El comportamiento del crudo Brent, que registró fuertes incrementos durante marzo, generó un traslado parcial a los precios locales. A esto se suma la decisión oficial de moderar el impacto en surtidores y postergar la actualización de impuestos específicos al sector, lo que amortiguó parcialmente la suba.
En este contexto, las consultoras advierten que el efecto de los combustibles no solo es directo, sino también indirecto, ya que impacta en los costos de transporte y en múltiples sectores de la economía que utilizan energía como insumo.

Impacto en el índice de precios
De acuerdo con estimaciones privadas, el impacto directo de los aumentos de combustibles se ubicaría entre 0,3 y 0,4 puntos porcentuales tanto en marzo como en abril.
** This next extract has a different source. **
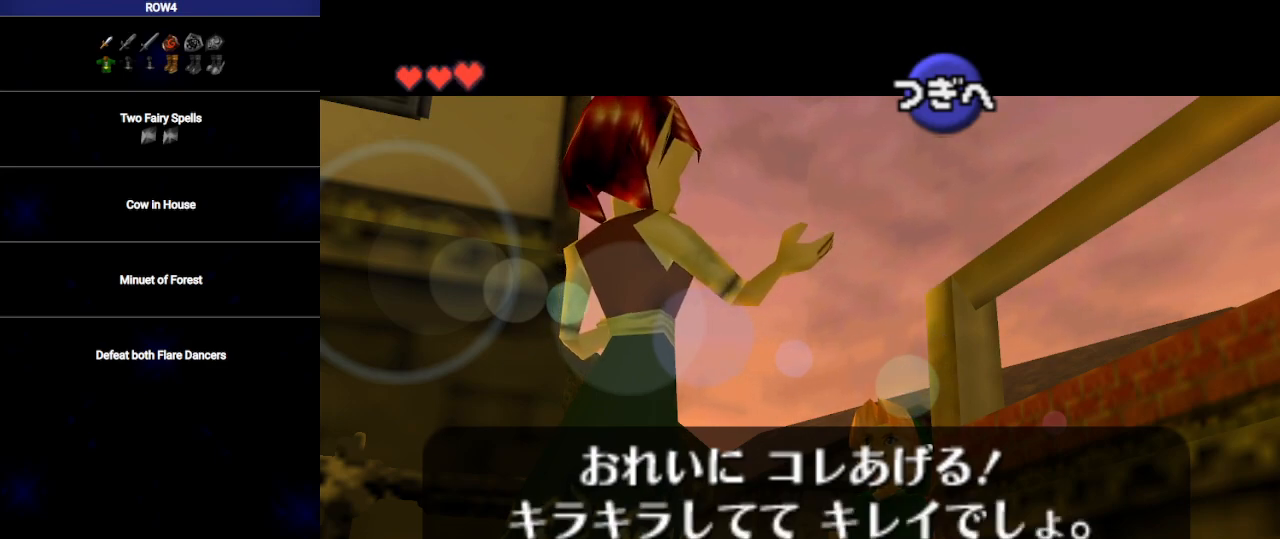
{"buttons": [], "left_stick": "center", "right_stick": "center", "events": [[17, "B", "up"], [100, "A", "down"], [100, "B", "down"], [133, "A", "up"], [167, "B", "up"], [233, "A", "down"], [250, "A", "up"], [250, "B", "down"], [283, "B", "up"], [350, "A", "down"], [383, "A", "up"], [383, "B", "down"], [450, "B", "up"], [467, "A", "down"], [500, "A", "up"]]}
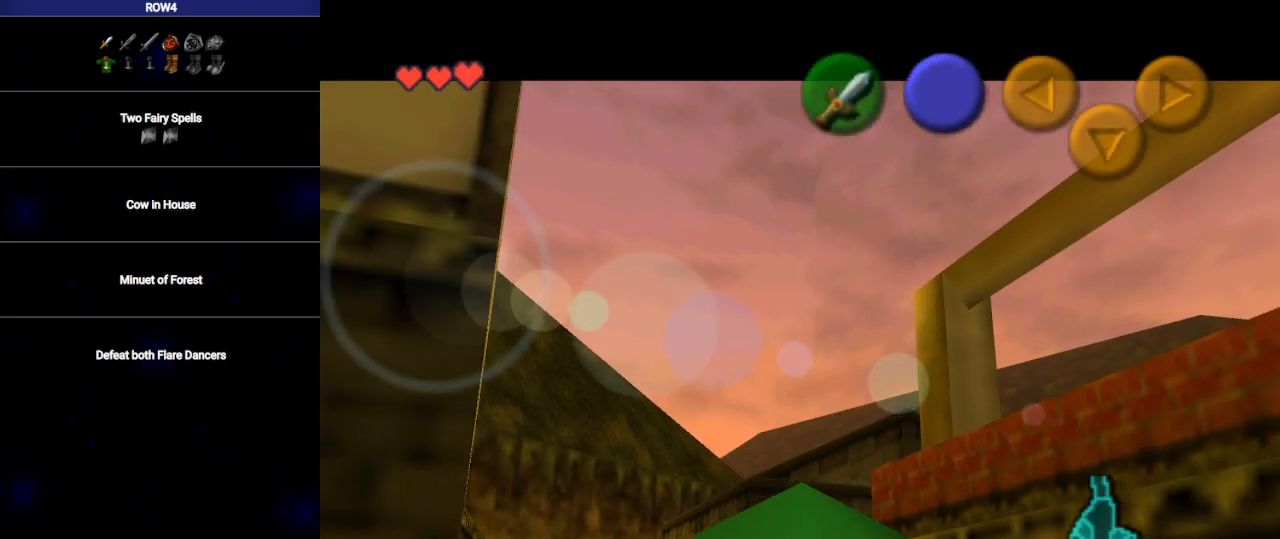
{"buttons": [], "left_stick": "up", "right_stick": "center", "events": [[417, "left_stick", "up"]]}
Sin embargo, el efecto total podría ser mayor si se considera la transmisión a otros precios de la economía.
La forma en que se mide la inflación implica que parte del aumento registrado en marzo se refleja también en abril, generando un arrastre inflacionario que eleva la incidencia del rubro en el índice general.
Proyecciones para abril
A pesar de estas presiones, las principales consultoras coinciden en que la inflación de abril mostraría una leve moderación respecto de marzo, con estimaciones que se ubican en un rango cercano al 2,3% y 2,5%.
Los análisis privados destacan que, si bien los combustibles aportan presión al índice, otros factores ayudan a contener la dinámica general de precios, como la política monetaria restrictiva y la estabilidad cambiaria.
También se observa cierta inercia inflacionaria en rubros como telecomunicaciones y salud privada, que continúan ajustando sus precios por encima del promedio general.
Factores que condicionan el escenario
El Gobierno sostiene como anclas principales el control del tipo de cambio y una política monetaria contractiva, lo que contribuye a limitar mayores aceleraciones de precios. Sin embargo, persisten distorsiones en precios relativos, especialmente en el sector energético.
En particular, los combustibles aún presentan diferencias respecto de valores de referencia internacionales, lo que abre la posibilidad de ajustes futuros. A esto se suma el impacto de impuestos específicos que todavía no fueron plenamente actualizados.
En paralelo, la evolución del petróleo internacional y su traslado a precios internos seguirá siendo un factor clave para la dinámica inflacionaria de los próximos meses, en un escenario donde la desaceleración aún muestra señales incipientes pero no consolidadas.